Japan Airlines expects sales to grow 17 per cent and its group net profit to rise 5 per cent to ¥100bn for the year to next March. This would be JAL’s first time since fiscal 2018 at that level. It is working to expand group-wide international capacity, with North America one of its focus areas. But the country’s airline shares do not reflect this brighter outlook.
Shares in Japan’s two biggest, JAL and All Nippon Airways, have barely budged in the past year, during a time when the broader benchmark Nikkei 225 index has risen by more than a third.
Part of that is due to the weak yen being a double-edged sword. The cost of imported fuel, which is paid for in dollars, has been rising. But the bigger issue is depressed outbound travel.
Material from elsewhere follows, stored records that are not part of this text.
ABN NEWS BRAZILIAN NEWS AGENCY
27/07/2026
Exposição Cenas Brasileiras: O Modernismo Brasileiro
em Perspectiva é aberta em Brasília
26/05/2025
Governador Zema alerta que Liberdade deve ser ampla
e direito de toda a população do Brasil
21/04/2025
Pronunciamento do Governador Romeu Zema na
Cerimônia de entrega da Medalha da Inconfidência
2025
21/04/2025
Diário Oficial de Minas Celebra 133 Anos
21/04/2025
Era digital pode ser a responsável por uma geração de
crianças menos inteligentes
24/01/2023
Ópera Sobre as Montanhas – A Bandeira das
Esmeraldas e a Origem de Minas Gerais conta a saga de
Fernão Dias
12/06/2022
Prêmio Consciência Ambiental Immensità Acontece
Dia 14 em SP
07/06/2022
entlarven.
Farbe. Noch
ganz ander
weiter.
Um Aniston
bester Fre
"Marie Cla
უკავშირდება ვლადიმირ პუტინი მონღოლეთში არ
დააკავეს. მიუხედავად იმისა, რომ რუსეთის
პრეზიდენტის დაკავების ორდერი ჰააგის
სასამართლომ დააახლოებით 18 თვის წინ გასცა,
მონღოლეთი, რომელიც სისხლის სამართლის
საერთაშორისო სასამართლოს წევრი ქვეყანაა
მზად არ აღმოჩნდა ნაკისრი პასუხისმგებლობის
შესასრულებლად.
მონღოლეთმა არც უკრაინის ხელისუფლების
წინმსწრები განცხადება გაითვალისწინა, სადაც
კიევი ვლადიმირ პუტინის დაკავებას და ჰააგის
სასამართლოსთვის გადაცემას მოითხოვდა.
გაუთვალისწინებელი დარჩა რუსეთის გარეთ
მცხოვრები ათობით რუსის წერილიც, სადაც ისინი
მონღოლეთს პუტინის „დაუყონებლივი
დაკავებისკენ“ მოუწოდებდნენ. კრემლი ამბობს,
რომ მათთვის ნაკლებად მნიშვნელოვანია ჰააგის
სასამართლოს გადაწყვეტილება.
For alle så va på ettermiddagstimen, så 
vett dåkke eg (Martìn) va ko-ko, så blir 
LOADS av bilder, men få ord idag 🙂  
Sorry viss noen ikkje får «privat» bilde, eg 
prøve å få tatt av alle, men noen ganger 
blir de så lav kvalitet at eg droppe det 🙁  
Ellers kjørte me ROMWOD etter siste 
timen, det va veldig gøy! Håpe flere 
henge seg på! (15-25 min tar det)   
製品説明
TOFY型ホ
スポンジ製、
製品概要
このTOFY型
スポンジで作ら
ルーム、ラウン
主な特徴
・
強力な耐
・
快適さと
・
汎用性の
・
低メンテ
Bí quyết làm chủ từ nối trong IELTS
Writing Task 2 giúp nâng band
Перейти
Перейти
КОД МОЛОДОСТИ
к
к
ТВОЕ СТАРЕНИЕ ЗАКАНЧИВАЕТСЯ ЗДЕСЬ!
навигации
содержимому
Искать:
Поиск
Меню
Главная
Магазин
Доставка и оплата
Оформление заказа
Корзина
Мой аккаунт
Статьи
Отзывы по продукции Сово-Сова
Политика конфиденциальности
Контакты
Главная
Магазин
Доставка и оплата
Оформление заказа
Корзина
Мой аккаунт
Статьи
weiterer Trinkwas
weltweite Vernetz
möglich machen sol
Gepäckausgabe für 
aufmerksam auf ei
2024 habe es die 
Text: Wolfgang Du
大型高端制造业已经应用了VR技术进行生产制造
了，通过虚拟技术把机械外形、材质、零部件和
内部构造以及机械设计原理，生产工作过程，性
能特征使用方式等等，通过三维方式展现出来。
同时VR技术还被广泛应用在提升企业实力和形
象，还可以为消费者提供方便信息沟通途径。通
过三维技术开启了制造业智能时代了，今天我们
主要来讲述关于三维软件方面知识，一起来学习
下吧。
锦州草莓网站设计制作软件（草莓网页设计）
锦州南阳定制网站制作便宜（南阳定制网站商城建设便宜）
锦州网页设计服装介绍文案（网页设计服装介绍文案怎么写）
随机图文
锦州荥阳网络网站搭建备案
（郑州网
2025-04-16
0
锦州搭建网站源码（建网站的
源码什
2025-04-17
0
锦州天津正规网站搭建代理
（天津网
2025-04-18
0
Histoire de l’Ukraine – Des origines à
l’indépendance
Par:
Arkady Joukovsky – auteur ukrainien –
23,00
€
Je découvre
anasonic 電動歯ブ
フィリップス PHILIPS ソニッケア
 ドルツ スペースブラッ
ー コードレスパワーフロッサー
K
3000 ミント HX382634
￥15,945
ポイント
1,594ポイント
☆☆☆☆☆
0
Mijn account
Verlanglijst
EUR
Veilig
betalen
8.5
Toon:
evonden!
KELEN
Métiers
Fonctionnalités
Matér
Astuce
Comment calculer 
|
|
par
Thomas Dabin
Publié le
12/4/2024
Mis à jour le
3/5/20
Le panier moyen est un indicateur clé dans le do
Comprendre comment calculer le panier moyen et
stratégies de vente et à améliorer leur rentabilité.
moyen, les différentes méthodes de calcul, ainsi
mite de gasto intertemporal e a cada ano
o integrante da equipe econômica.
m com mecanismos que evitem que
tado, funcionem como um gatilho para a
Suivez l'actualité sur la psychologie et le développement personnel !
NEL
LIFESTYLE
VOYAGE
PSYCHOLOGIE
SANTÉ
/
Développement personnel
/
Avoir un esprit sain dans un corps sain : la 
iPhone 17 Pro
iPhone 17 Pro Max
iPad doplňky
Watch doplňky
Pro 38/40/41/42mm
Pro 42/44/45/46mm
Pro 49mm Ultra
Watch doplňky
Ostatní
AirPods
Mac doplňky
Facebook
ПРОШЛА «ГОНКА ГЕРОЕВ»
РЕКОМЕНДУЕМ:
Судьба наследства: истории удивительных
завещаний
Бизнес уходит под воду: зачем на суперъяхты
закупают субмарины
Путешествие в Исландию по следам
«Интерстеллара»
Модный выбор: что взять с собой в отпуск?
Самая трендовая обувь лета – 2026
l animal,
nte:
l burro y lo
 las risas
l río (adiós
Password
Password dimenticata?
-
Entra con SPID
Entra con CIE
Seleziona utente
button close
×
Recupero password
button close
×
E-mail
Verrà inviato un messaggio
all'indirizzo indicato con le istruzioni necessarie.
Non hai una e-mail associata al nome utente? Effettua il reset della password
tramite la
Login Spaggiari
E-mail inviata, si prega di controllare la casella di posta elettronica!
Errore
Unlike the rest of the world, post-pandemic travel recovery has been slow among Japanese travellers. In the first quarter of this year, even as the number of international visitors to Japan soared, Japanese travellers leaving the country was down nearly 40 per cent compared with pre-pandemic levels.
Trips to Hawaii — a favourite spot, with Japanese travellers making up the largest number of overseas tourists in Hawaii before the pandemic — have long been a good indicator of long-haul flight demand. The fact that Japanese visitors to Hawaii this year are about half the 2019 level is worrying given that long-haul flights are a big factor in airline profitability.
All this means that a full recovery in airline earnings and share prices will depend on many more factors than a tourist rebound: wage growth that outpaces inflation, a recovery in household spending and a stable yen.